This week I took my second sick day of the year, and the third of my lifetime. Yes, I consider myself to be indestructible, and when I do get sick I go to work anyway.
Last Saturday I woke up with burning lungs, like the feeling you get after you’ve inhaled caustic cleaner (been there, done that). “No!” I said, “I can’t be sick. I have a 5K.” Cue browsing articles on ‘should you run while sick,’ of which there was no unanimous conclusion. So, I said ‘to heck with it,’ went to the drugstore and bought the highest-powered lozenges I could find. Back in the car, I popped one in my mouth.
My tongue went numb.
“What the heck is in these things?” I flipped over the box. Hmm, Benzocaine. Isn’t that what they use to freeze your mouth at the dentist?
Well, you don’t need to feel your tongue to run. So off I went to the race.
I almost burned out in the last mile. My lungs hurt so bad, and I had to force my oxygen-deprived muscles to keep firing. My time was lackluster, but I made it.
Monday, I went running again. Tuesday I was still sick, and on Wednesday I was dragging myself around work like a zombie. I decided to call it a day and go to the walk-in clinic. Chest X-rays and EKG’s and blood work couldn’t tell the doctor what was wrong with me. “You have a virus,” he said.
I could have told myself that. At least I wasn’t dying. I’d already been imagining the end of my running ‘career’ because I had scarring of the lungs, or a hole in my heart, or something (just making up stuff, here).

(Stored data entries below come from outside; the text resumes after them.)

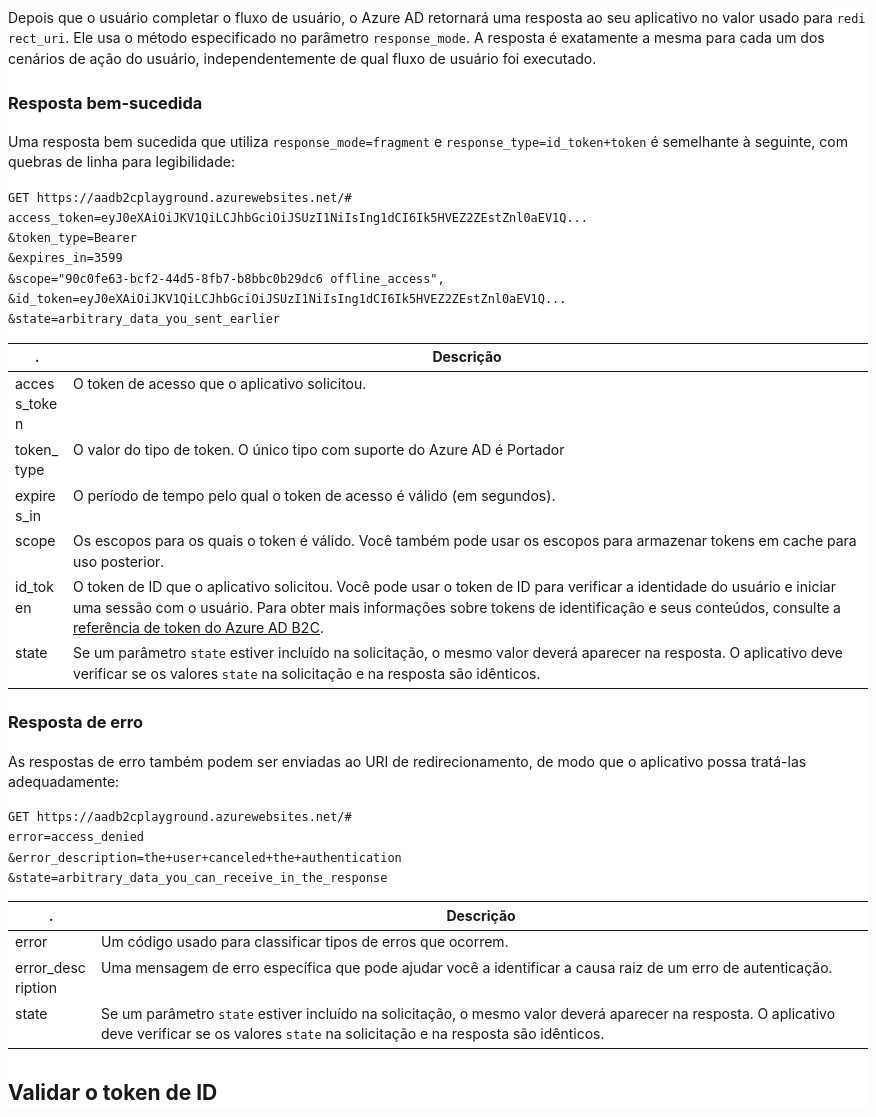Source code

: Depois que o usuário completar o fluxo de usuário, o Azure AD retornará uma resposta ao seu aplicativo no valor usado para `redirect_uri`. Ele usa o método especificado no parâmetro `response_mode`. A resposta é exatamente a mesma para cada um dos cenários de ação do usuário, independentemente de qual fluxo de usuário foi executado.

### <a name="successful-response"></a>Resposta bem-sucedida
Uma resposta bem sucedida que utiliza `response_mode=fragment` e `response_type=id_token+token` é semelhante à seguinte, com quebras de linha para legibilidade:

```HTTP
GET https://aadb2cplayground.azurewebsites.net/#
access_token=eyJ0eXAiOiJKV1QiLCJhbGciOiJSUzI1NiIsIng1dCI6Ik5HVEZ2ZEstZnl0aEV1Q...
&token_type=Bearer
&expires_in=3599
&scope="90c0fe63-bcf2-44d5-8fb7-b8bbc0b29dc6 offline_access",
&id_token=eyJ0eXAiOiJKV1QiLCJhbGciOiJSUzI1NiIsIng1dCI6Ik5HVEZ2ZEstZnl0aEV1Q...
&state=arbitrary_data_you_sent_earlier
```

| . | Descrição |
| --------- | ----------- |
| access_token | O token de acesso que o aplicativo solicitou. |
| token_type | O valor do tipo de token. O único tipo com suporte do Azure AD é Portador |
| expires_in | O período de tempo pelo qual o token de acesso é válido (em segundos). |
| scope | Os escopos para os quais o token é válido. Você também pode usar os escopos para armazenar tokens em cache para uso posterior. |
| id_token | O token de ID que o aplicativo solicitou. Você pode usar o token de ID para verificar a identidade do usuário e iniciar uma sessão com o usuário. Para obter mais informações sobre tokens de identificação e seus conteúdos, consulte a [referência de token do Azure AD B2C](active-directory-b2c-reference-tokens.md). |
| state | Se um parâmetro `state` estiver incluído na solicitação, o mesmo valor deverá aparecer na resposta. O aplicativo deve verificar se os valores `state` na solicitação e na resposta são idênticos. |

### <a name="error-response"></a>Resposta de erro
As respostas de erro também podem ser enviadas ao URI de redirecionamento, de modo que o aplicativo possa tratá-las adequadamente:

```HTTP
GET https://aadb2cplayground.azurewebsites.net/#
error=access_denied
&error_description=the+user+canceled+the+authentication
&state=arbitrary_data_you_can_receive_in_the_response
```

| . | Descrição |
| --------- | ----------- |
| error | Um código usado para classificar tipos de erros que ocorrem. |
| error_description | Uma mensagem de erro específica que pode ajudar você a identificar a causa raiz de um erro de autenticação. |
| state | Se um parâmetro `state` estiver incluído na solicitação, o mesmo valor deverá aparecer na resposta. O aplicativo deve verificar se os valores `state` na solicitação e na resposta são idênticos.|

## <a name="validate-the-id-token"></a>Validar o token de ID
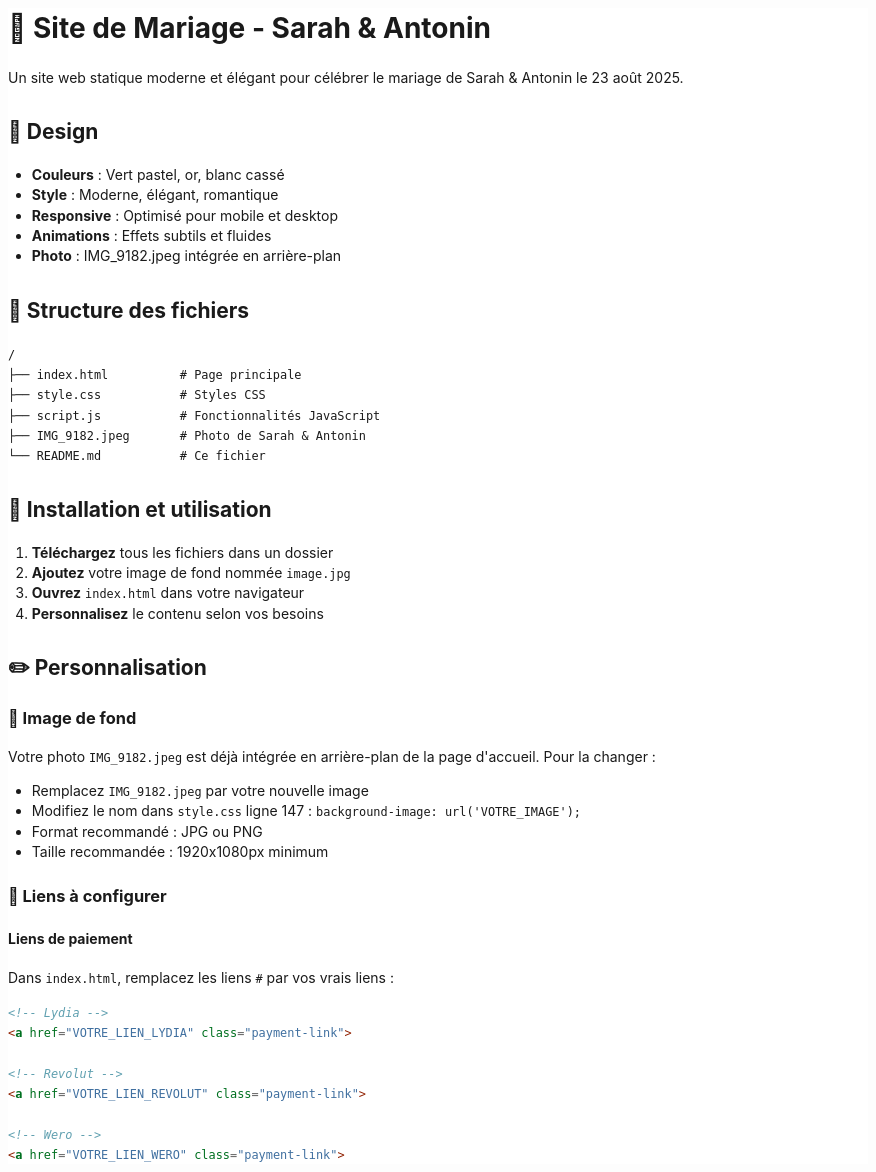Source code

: # 💒 Site de Mariage - Sarah & Antonin

Un site web statique moderne et élégant pour célébrer le mariage de Sarah & Antonin le 23 août 2025.

## 🎨 Design

- **Couleurs** : Vert pastel, or, blanc cassé
- **Style** : Moderne, élégant, romantique
- **Responsive** : Optimisé pour mobile et desktop
- **Animations** : Effets subtils et fluides
- **Photo** : IMG_9182.jpeg intégrée en arrière-plan

## 📁 Structure des fichiers

```
/
├── index.html          # Page principale
├── style.css           # Styles CSS
├── script.js           # Fonctionnalités JavaScript
├── IMG_9182.jpeg       # Photo de Sarah & Antonin
└── README.md           # Ce fichier
```

## 🚀 Installation et utilisation

1. **Téléchargez** tous les fichiers dans un dossier
2. **Ajoutez** votre image de fond nommée `image.jpg`
3. **Ouvrez** `index.html` dans votre navigateur
4. **Personnalisez** le contenu selon vos besoins

## ✏️ Personnalisation

### 📸 Image de fond
Votre photo `IMG_9182.jpeg` est déjà intégrée en arrière-plan de la page d'accueil.
Pour la changer :
- Remplacez `IMG_9182.jpeg` par votre nouvelle image
- Modifiez le nom dans `style.css` ligne 147 : `background-image: url('VOTRE_IMAGE');`
- Format recommandé : JPG ou PNG
- Taille recommandée : 1920x1080px minimum

### 🔗 Liens à configurer

#### Liens de paiement
Dans `index.html`, remplacez les liens `#` par vos vrais liens :

```html
<!-- Lydia -->
<a href="VOTRE_LIEN_LYDIA" class="payment-link">

<!-- Revolut -->
<a href="VOTRE_LIEN_REVOLUT" class="payment-link">

<!-- Wero -->
<a href="VOTRE_LIEN_WERO" class="payment-link">
```
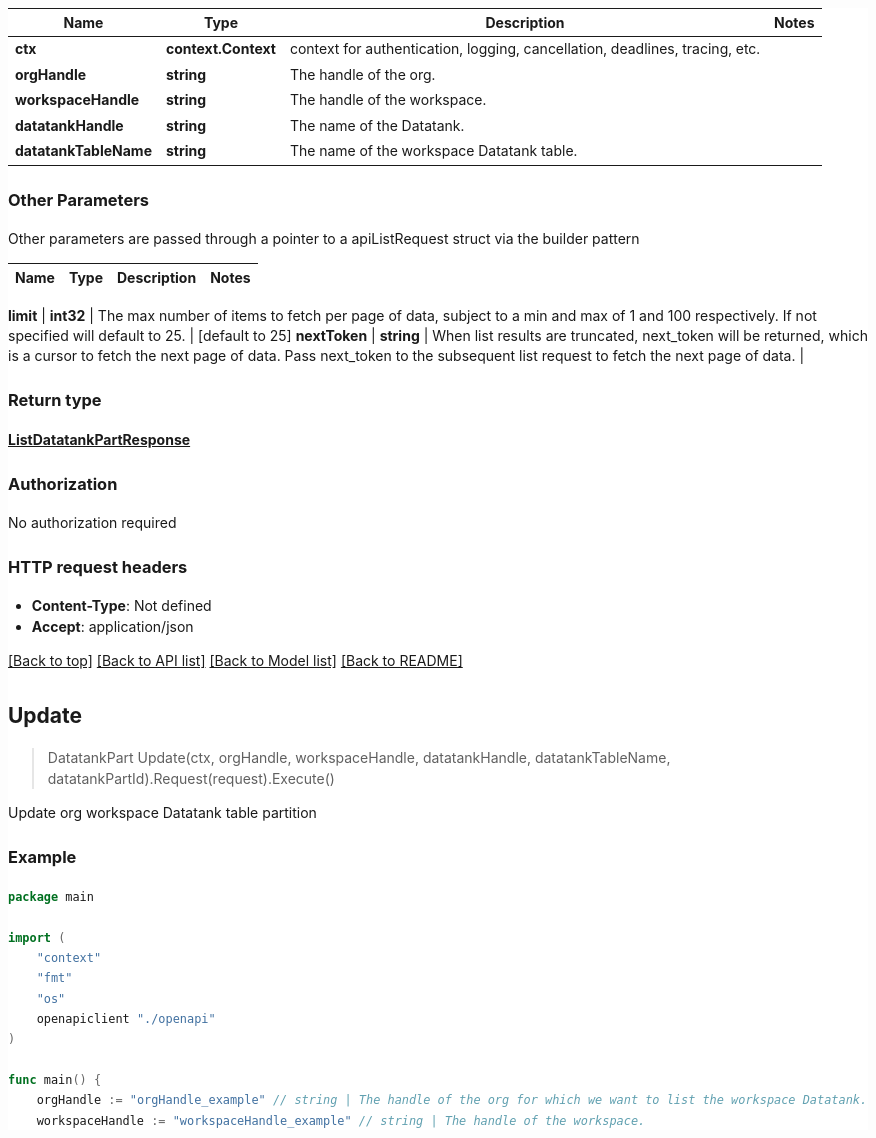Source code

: 
Name | Type | Description  | Notes
------------- | ------------- | ------------- | -------------
**ctx** | **context.Context** | context for authentication, logging, cancellation, deadlines, tracing, etc.
**orgHandle** | **string** | The handle of the org. | 
**workspaceHandle** | **string** | The handle of the workspace. | 
**datatankHandle** | **string** | The name of the Datatank. | 
**datatankTableName** | **string** | The name of the workspace Datatank table. | 

### Other Parameters

Other parameters are passed through a pointer to a apiListRequest struct via the builder pattern


Name | Type | Description  | Notes
------------- | ------------- | ------------- | -------------




 **limit** | **int32** | The max number of items to fetch per page of data, subject to a min and max of 1 and 100 respectively. If not specified will default to 25. | [default to 25]
 **nextToken** | **string** | When list results are truncated, next_token will be returned, which is a cursor to fetch the next page of data. Pass next_token to the subsequent list request to fetch the next page of data. | 

### Return type

[**ListDatatankPartResponse**](ListDatatankPartResponse.md)

### Authorization

No authorization required

### HTTP request headers

- **Content-Type**: Not defined
- **Accept**: application/json

[[Back to top]](#) [[Back to API list]](../README.md#documentation-for-api-endpoints)
[[Back to Model list]](../README.md#documentation-for-models)
[[Back to README]](../README.md)


## Update

> DatatankPart Update(ctx, orgHandle, workspaceHandle, datatankHandle, datatankTableName, datatankPartId).Request(request).Execute()

Update org workspace Datatank table partition



### Example

```go
package main

import (
    "context"
    "fmt"
    "os"
    openapiclient "./openapi"
)

func main() {
    orgHandle := "orgHandle_example" // string | The handle of the org for which we want to list the workspace Datatank.
    workspaceHandle := "workspaceHandle_example" // string | The handle of the workspace.
```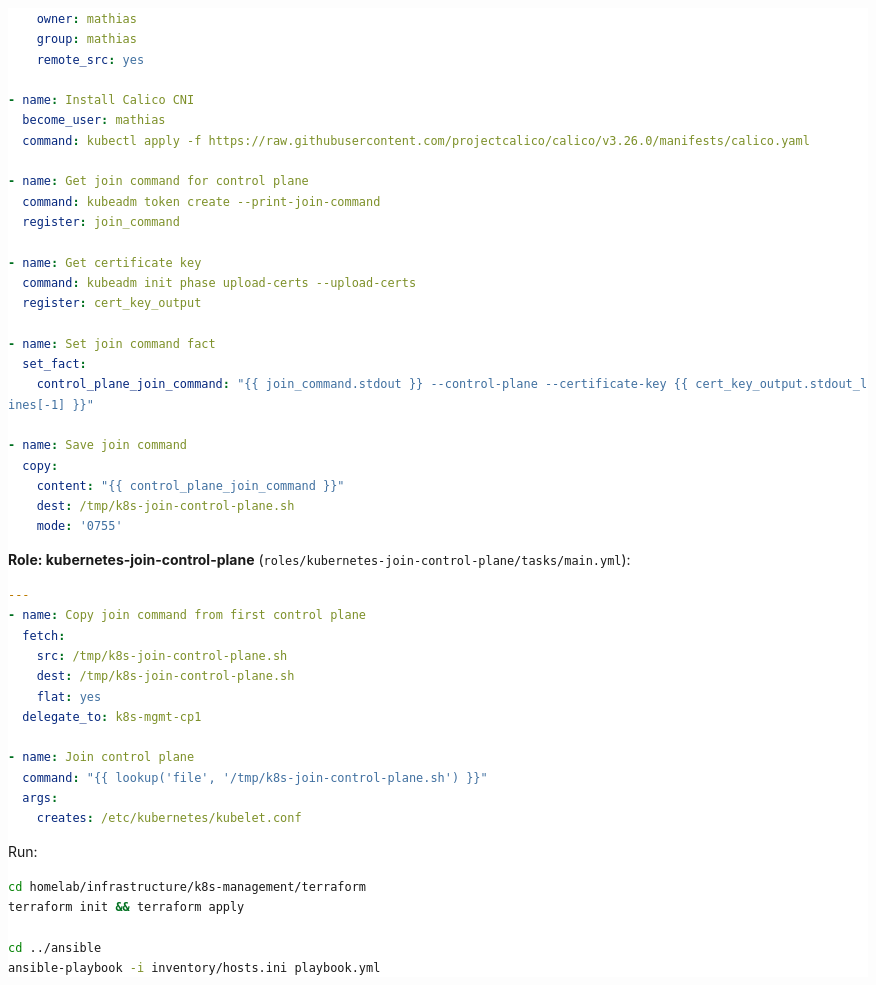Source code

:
 ```yaml
    owner: mathias
    group: mathias
    remote_src: yes

- name: Install Calico CNI
  become_user: mathias
  command: kubectl apply -f https://raw.githubusercontent.com/projectcalico/calico/v3.26.0/manifests/calico.yaml

- name: Get join command for control plane
  command: kubeadm token create --print-join-command
  register: join_command

- name: Get certificate key
  command: kubeadm init phase upload-certs --upload-certs
  register: cert_key_output

- name: Set join command fact
  set_fact:
    control_plane_join_command: "{{ join_command.stdout }} --control-plane --certificate-key {{ cert_key_output.stdout_lines[-1] }}"

- name: Save join command
  copy:
    content: "{{ control_plane_join_command }}"
    dest: /tmp/k8s-join-control-plane.sh
    mode: '0755'
```

**Role: kubernetes-join-control-plane** (`roles/kubernetes-join-control-plane/tasks/main.yml`):
```yaml
---
- name: Copy join command from first control plane
  fetch:
    src: /tmp/k8s-join-control-plane.sh
    dest: /tmp/k8s-join-control-plane.sh
    flat: yes
  delegate_to: k8s-mgmt-cp1

- name: Join control plane
  command: "{{ lookup('file', '/tmp/k8s-join-control-plane.sh') }}"
  args:
    creates: /etc/kubernetes/kubelet.conf
```

Run:
```bash
cd homelab/infrastructure/k8s-management/terraform
terraform init && terraform apply

cd ../ansible
ansible-playbook -i inventory/hosts.ini playbook.yml
```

So this week has been one of extra sleep, extra writing, and extra Harry Potter watching. After much self-lecturing, I’ve decided I’m sick. No speed-work midweek. No long run on the weekend. I’m getting antsy. Based on the way my chest feels right now, I might collapse midway. But it’s autumn in Manitoba, and that means six months of winter are almost here, and if I don’t enjoy the snow-free roads now, I won’t get to!
Argh.
Someone tie me down, or hide my sneakers.